▸ Problem requirements: Rewrite the text of the records below with "gatekjøkken" renamed to "matvogn" wherever it occurs, leaving everything else unchanged and omitting the pictures.

▸ Task input:
________________________

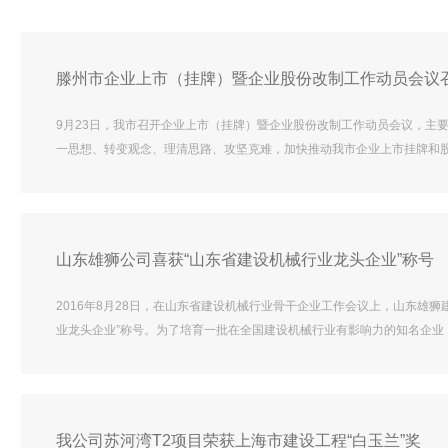
滕州市企业上市（挂牌）暨企业股份改制工作动员会议
9月23日，我市召开企业上市（挂牌）暨企业股份改制工作动员会议，主
一思想、转变观念、理清思路、攻坚克难，加快推动我市企业上市挂牌和
文强主持会议并讲话。市人大常委会副主任姜繁茂，副市长朱晏辰，市政协
中指出，一个地区有没有上市企业、有多少上市企业是经济活力的重要标
山东雄狮公司喜获“山东省建设机械行业龙头企业”称号
2016年8月28日，在山东省建设机械行业骨干企业工作会议上，山东雄
业龙头企业”称号。为了培育一批在全国建设机械行业有影响力的知名企业
2016年上半年，山东省建设机械协会开展了“山东省建设机械行业龙头企
雄狮建筑装饰股份有限公司在内的39家“山东省建设机械行业龙头企业”
我公司苏河湾T2项目荣获上海市建设工程“白玉兰”奖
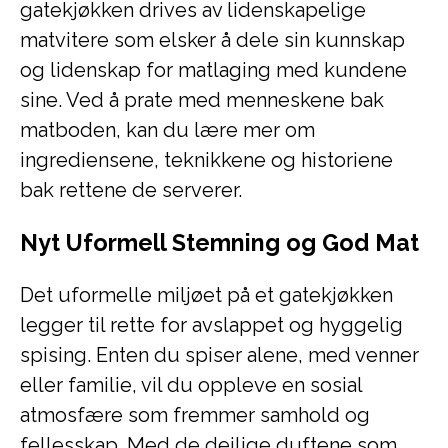
gatekjøkken drives av lidenskapelige
matvitere som elsker å dele sin kunnskap
og lidenskap for matlaging med kundene
sine. Ved å prate med menneskene bak
matboden, kan du lære mer om
ingrediensene, teknikkene og historiene
bak rettene de serverer.
Nyt Uformell Stemning og God Mat
Det uformelle miljøet på et gatekjøkken
legger til rette for avslappet og hyggelig
spising. Enten du spiser alene, med venner
eller familie, vil du oppleve en sosial
atmosfære som fremmer samhold og
fellesskap. Med de deilige duftene som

________________________

▸ Response area:
滕州市企业上市（挂牌）暨企业股份改制工作动员会议
9月23日，我市召开企业上市（挂牌）暨企业股份改制工作动员会议，主
一思想、转变观念、理清思路、攻坚克难，加快推动我市企业上市挂牌和
文强主持会议并讲话。市人大常委会副主任姜繁茂，副市长朱晏辰，市政协
中指出，一个地区有没有上市企业、有多少上市企业是经济活力的重要标
山东雄狮公司喜获“山东省建设机械行业龙头企业”称号
2016年8月28日，在山东省建设机械行业骨干企业工作会议上，山东雄
业龙头企业”称号。为了培育一批在全国建设机械行业有影响力的知名企业
2016年上半年，山东省建设机械协会开展了“山东省建设机械行业龙头企
雄狮建筑装饰股份有限公司在内的39家“山东省建设机械行业龙头企业”
我公司苏河湾T2项目荣获上海市建设工程“白玉兰”奖
matvogn drives av lidenskapelige
matvitere som elsker å dele sin kunnskap
og lidenskap for matlaging med kundene
sine. Ved å prate med menneskene bak
matboden, kan du lære mer om
ingrediensene, teknikkene og historiene
bak rettene de serverer.
Nyt Uformell Stemning og God Mat
Det uformelle miljøet på et matvogn
legger til rette for avslappet og hyggelig
spising. Enten du spiser alene, med venner
eller familie, vil du oppleve en sosial
atmosfære som fremmer samhold og
fellesskap. Med de deilige duftene som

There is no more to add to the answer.